*** Opening SOURCE MATERIAL ***

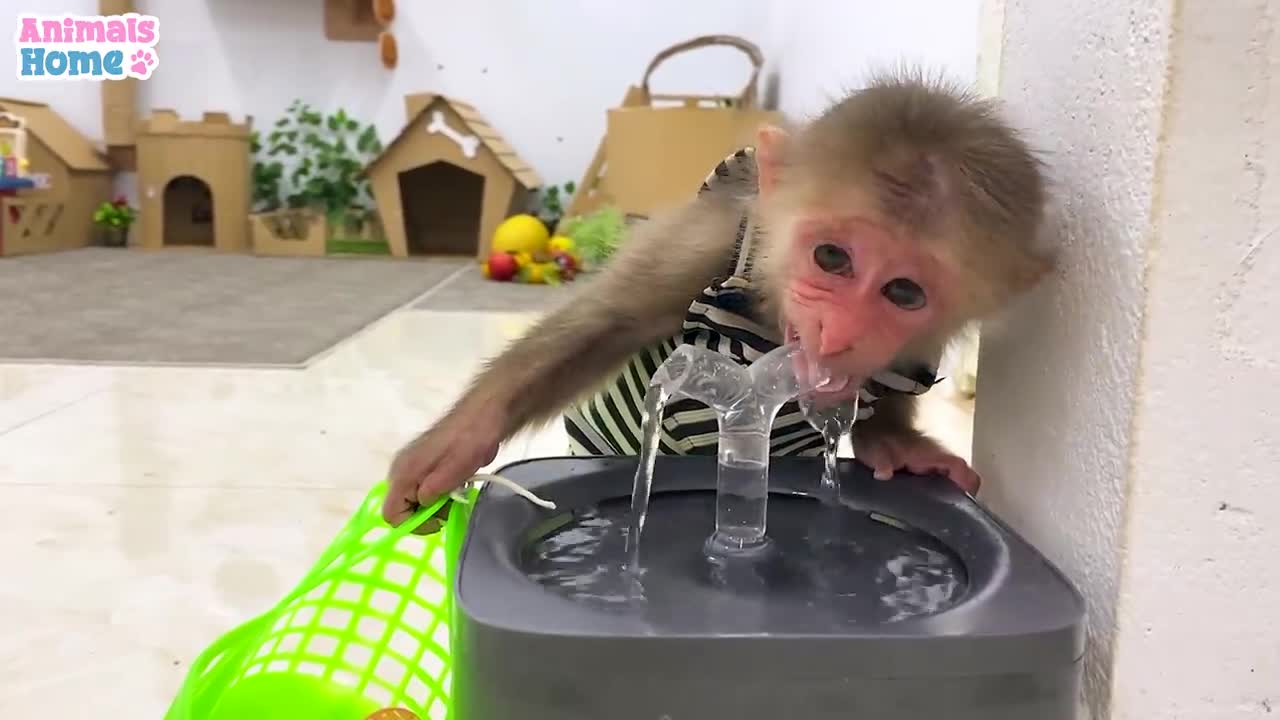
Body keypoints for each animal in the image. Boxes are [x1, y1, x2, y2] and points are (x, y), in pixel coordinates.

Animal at [384, 68, 1054, 527]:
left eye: (904, 291)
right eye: (831, 258)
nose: (839, 332)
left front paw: (894, 440)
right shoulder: (708, 243)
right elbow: (606, 321)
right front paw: (458, 440)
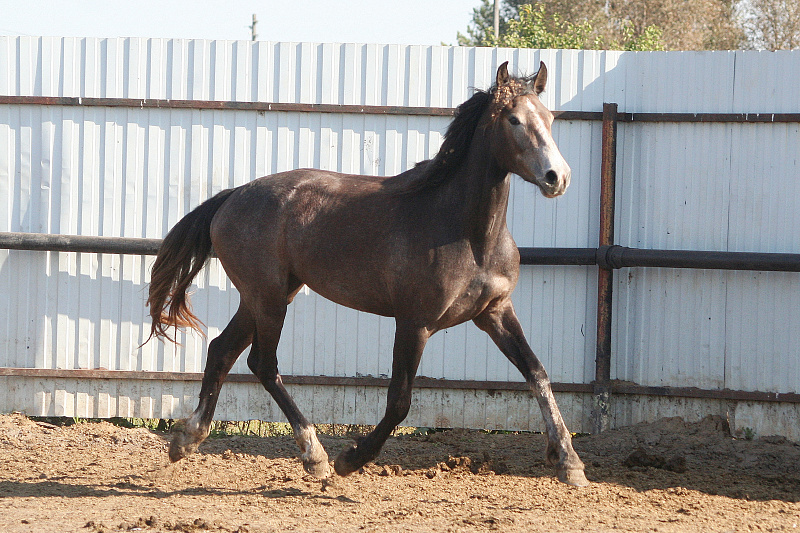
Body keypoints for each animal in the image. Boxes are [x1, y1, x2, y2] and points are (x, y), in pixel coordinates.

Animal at [146, 61, 588, 486]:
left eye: (549, 117)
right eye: (513, 119)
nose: (559, 177)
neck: (467, 232)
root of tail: (232, 196)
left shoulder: (495, 311)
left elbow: (538, 374)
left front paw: (570, 463)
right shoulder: (414, 323)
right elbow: (399, 401)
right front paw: (351, 459)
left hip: (266, 296)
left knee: (223, 350)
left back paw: (187, 439)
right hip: (268, 300)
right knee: (263, 363)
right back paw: (316, 457)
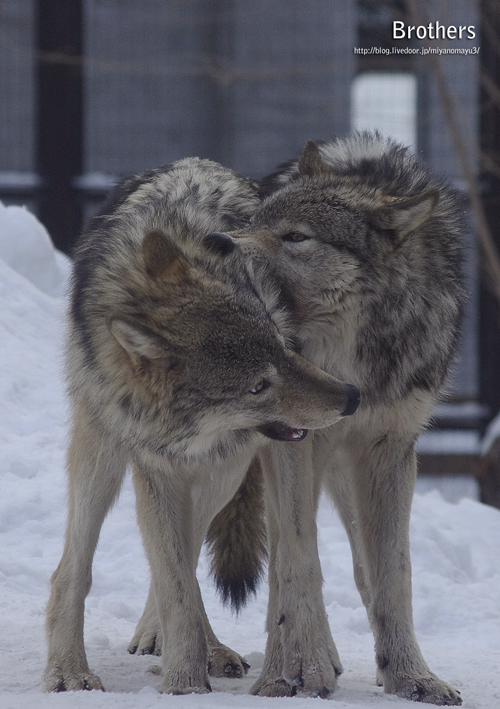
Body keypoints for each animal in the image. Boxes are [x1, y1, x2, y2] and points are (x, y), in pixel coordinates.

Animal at [42, 158, 356, 696]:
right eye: (257, 386)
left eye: (281, 346)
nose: (350, 398)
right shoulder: (156, 467)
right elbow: (174, 582)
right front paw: (185, 686)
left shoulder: (280, 452)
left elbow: (297, 554)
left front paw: (308, 667)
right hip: (101, 454)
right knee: (75, 569)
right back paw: (71, 669)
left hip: (223, 474)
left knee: (193, 553)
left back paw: (208, 648)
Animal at [204, 133, 464, 704]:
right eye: (256, 221)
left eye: (296, 237)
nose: (216, 240)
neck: (351, 359)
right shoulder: (294, 444)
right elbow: (299, 558)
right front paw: (296, 671)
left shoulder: (391, 450)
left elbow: (392, 576)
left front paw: (412, 677)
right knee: (279, 557)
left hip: (347, 474)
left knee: (360, 571)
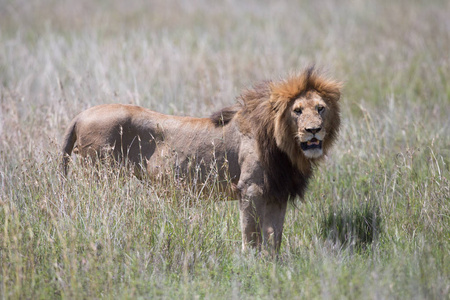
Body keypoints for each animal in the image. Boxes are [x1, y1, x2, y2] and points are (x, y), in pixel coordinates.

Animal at [62, 67, 342, 252]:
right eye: (297, 111)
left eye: (320, 108)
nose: (313, 130)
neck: (286, 147)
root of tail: (80, 115)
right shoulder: (250, 189)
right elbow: (251, 234)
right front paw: (251, 264)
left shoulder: (277, 192)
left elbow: (274, 236)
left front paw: (272, 267)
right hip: (101, 179)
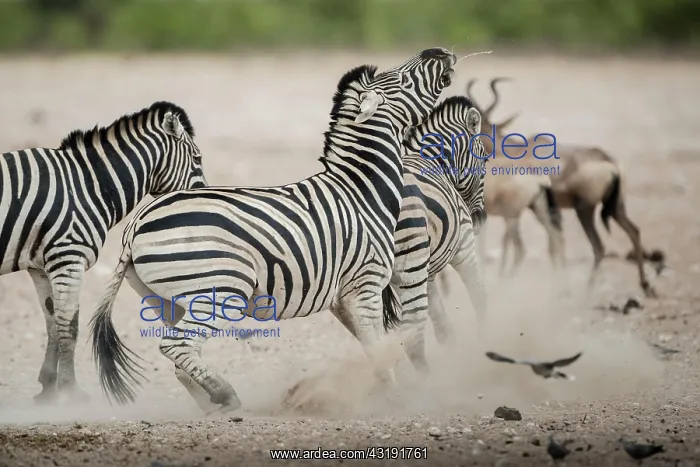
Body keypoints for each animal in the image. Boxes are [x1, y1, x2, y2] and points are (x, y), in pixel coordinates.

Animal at [0, 101, 207, 404]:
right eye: (197, 158)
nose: (201, 202)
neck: (90, 185)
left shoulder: (41, 265)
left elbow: (52, 322)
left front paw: (48, 388)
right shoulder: (68, 258)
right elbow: (68, 325)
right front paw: (71, 390)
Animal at [89, 48, 458, 412]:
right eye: (403, 79)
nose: (440, 52)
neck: (362, 190)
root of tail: (136, 223)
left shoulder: (343, 297)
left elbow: (375, 350)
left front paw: (389, 394)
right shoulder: (364, 285)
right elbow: (380, 351)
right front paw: (398, 400)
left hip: (168, 301)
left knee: (181, 359)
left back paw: (214, 405)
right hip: (219, 290)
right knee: (176, 346)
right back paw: (225, 394)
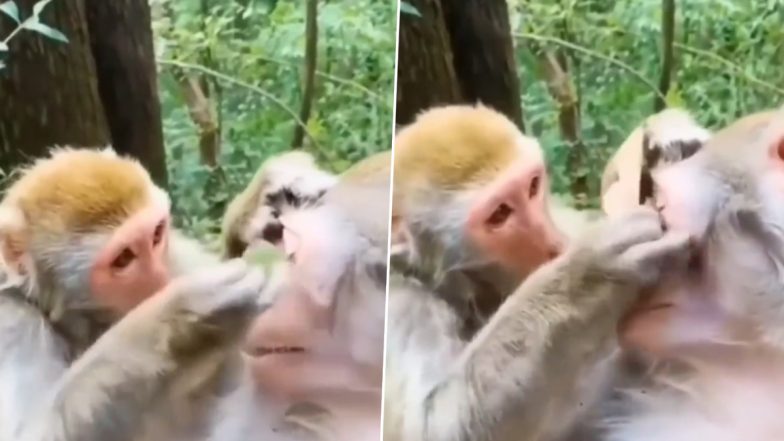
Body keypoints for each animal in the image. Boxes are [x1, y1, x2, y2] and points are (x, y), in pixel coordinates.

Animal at [0, 147, 269, 441]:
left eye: (157, 235)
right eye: (124, 258)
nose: (162, 280)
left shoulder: (178, 256)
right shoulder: (13, 322)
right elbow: (29, 433)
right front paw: (183, 315)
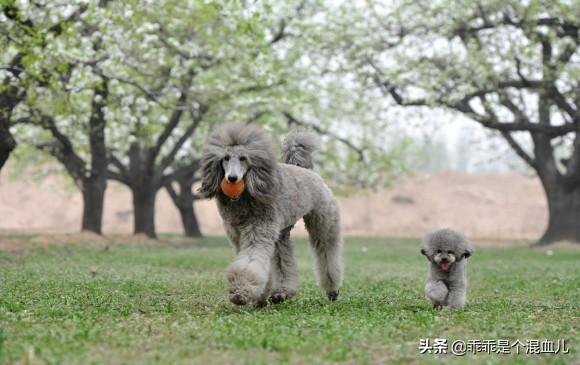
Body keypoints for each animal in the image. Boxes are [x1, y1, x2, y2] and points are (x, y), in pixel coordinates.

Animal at [201, 123, 344, 306]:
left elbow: (250, 261)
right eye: (225, 158)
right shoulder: (237, 234)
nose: (232, 178)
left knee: (326, 249)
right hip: (281, 233)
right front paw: (259, 298)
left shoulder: (258, 230)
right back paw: (281, 293)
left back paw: (332, 290)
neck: (246, 195)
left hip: (323, 221)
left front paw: (241, 292)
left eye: (243, 158)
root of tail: (309, 171)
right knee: (284, 258)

*** Closing SOURCE MATERIAL ***

» **WHAT TO PRODUCE**
May I have only the lines from the start of the data through the line containing "left front paw: (894, 440)", both included, reproduced exactly and without the pictures?

» **ANSWER AREA**
Body keypoints for each animal in the image. Boxes are [x1, y1, x2, y2] and points are (x, y), in pixel coordinates.

Animal at [384, 68, 1054, 527]:
left eye: (904, 291)
right eye: (831, 258)
nose: (839, 332)
left front paw: (894, 440)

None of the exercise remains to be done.